Maka sebagai seorang muslim yang baik, kita harus menjadikan hari kemarin sebagai modal, apa yang telah lewat sebagai bekal. Sebagaimana perintah Allah dalam surat al Hashr ayat 18:
يا أَيُّهَا الَّذِينَ آمَنُوا اتَّقُوا اللَّهَ وَلْتَنْظُرْ نَفْسٌ مَا قَدَّمَتْ لِغَدٍ وَاتَّقُوا اللَّهَ إِنَّ اللَّهَ خَبِيرٌ بِما تَعْمَلُونَ
Artinya: “Wahai orang-orang yang beriman bertakwalah kamu kepada allah dan hendaknya diri manusia itu melihat apa-apa yang telah lewat, yang telah dia kerjakan untuk bekal hari esok dan bertakwalah kamu kepada allah sesungguhnya allah mengetahui apa yang kamu kerjakan”. (QS al Hashr: 18)

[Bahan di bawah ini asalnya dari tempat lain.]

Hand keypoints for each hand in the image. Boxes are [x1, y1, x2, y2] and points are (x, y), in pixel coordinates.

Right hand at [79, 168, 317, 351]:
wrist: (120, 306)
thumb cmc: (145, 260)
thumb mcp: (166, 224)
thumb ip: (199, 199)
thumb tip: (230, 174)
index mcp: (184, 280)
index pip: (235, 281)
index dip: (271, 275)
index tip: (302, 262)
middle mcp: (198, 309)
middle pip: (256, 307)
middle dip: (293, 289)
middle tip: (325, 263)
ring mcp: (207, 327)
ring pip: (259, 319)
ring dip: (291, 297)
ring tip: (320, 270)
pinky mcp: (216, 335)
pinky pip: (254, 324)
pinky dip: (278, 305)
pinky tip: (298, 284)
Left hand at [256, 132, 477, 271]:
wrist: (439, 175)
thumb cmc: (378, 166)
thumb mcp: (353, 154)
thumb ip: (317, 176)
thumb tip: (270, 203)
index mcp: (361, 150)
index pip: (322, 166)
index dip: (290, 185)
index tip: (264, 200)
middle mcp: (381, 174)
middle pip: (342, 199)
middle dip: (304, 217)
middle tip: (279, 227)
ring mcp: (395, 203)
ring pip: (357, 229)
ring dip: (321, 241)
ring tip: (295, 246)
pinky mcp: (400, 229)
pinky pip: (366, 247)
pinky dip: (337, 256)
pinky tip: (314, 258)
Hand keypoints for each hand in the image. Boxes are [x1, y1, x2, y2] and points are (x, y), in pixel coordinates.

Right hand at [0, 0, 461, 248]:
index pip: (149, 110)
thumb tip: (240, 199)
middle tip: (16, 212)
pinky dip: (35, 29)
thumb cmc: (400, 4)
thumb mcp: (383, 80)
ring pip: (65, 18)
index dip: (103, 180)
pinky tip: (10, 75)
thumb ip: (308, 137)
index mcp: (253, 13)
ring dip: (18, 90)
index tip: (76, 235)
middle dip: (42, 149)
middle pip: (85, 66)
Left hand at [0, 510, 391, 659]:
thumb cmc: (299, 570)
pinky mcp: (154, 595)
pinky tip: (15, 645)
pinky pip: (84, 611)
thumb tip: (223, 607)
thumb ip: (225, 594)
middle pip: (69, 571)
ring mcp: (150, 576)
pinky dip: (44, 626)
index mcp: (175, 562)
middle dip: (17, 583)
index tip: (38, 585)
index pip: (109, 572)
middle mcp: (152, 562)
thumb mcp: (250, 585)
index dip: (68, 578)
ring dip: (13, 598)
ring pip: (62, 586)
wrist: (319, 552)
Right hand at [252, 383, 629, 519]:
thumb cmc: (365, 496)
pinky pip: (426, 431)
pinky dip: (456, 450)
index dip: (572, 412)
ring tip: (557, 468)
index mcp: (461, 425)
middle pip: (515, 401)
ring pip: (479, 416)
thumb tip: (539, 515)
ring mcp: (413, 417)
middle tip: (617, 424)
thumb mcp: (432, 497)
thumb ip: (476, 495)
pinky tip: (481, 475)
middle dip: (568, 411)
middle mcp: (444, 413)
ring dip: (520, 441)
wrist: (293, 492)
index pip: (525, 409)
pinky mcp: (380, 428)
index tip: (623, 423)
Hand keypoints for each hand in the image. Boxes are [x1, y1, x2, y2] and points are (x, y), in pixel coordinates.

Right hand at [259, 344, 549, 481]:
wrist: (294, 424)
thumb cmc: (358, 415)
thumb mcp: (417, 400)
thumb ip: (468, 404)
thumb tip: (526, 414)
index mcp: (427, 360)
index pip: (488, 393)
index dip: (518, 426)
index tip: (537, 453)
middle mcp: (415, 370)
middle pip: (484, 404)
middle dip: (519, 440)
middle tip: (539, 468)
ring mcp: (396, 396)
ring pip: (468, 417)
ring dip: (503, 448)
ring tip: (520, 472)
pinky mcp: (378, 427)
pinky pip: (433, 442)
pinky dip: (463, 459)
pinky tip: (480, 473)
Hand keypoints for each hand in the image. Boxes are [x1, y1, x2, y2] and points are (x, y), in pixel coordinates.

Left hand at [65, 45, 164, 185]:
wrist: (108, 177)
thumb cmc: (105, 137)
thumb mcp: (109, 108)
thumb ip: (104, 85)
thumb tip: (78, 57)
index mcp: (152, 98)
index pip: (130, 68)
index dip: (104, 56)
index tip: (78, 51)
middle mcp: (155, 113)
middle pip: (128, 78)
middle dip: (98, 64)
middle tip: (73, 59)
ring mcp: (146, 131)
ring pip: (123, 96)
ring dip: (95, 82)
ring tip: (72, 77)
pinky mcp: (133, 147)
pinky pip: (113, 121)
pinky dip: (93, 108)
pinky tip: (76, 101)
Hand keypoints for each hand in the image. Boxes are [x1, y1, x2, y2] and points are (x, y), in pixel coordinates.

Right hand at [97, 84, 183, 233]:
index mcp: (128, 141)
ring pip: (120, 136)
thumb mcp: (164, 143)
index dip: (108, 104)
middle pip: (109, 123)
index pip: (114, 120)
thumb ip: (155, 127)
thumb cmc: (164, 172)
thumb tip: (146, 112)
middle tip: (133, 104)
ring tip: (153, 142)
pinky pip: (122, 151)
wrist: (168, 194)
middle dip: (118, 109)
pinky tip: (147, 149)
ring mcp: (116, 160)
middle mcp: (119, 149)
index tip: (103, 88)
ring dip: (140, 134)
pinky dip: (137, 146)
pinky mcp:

Kalau di zaman Rasulullah hijrah itu secara fisik dan jasmani, tetapi pada zaman seperti sekarang ini tentu bukan hanya sekedar hijrah fisik tetapi juga hijrah atau evolusi ruhani, nonfisik, moral, karakter dari sifat-sifat yang tidak baik menjadi sifat yang baik, dari korup menjadi amanah, dari kebohongan menjadi kejujuran.
Jamaah jumah rahimakumullah
Mungkin ini yang jauh diperlukan di jaman seperti ini, Rasulullah bersabda:
الْمُسْلِمُ مَنْ سَلِمَ الْمُسْلِمُونَ مِنْ لِسَانِهِ وَيَدِهِ، وَالْمُهَاجِرُ مَنْ هَاجَرَ مَا نَهَى الله عَنْهُ
Artinya: “Seorang muslim yang baik adalah orang yang mampu menjaga lisan dan tangannya demi menjaga keselamatan saudaranya muslim yang lain. Dan orang yang berhijrah adalah orang yang menghindari dari apa-apa yang dilarang Allah SWT.”
Jadi, hijrah itu tidak hanya secara fisik, mungkin banyak orang yang sanggup menempuh dan melangkahkan kaki puluhan,ratusan, atau bahkan ribuan kilometer. Mengeluarkan biaya yang banyak untuk sekedar bersenang-senang, ke eropa, ke asia tetapi ketika kembali rasanya untuk melangkahkan kaki untuk ke masjid yang jaraknya hanya 10 atau 20 meter betapa berat rasa kaki ini, padahal sesungguhnya ke masjid lah kita berhijrah.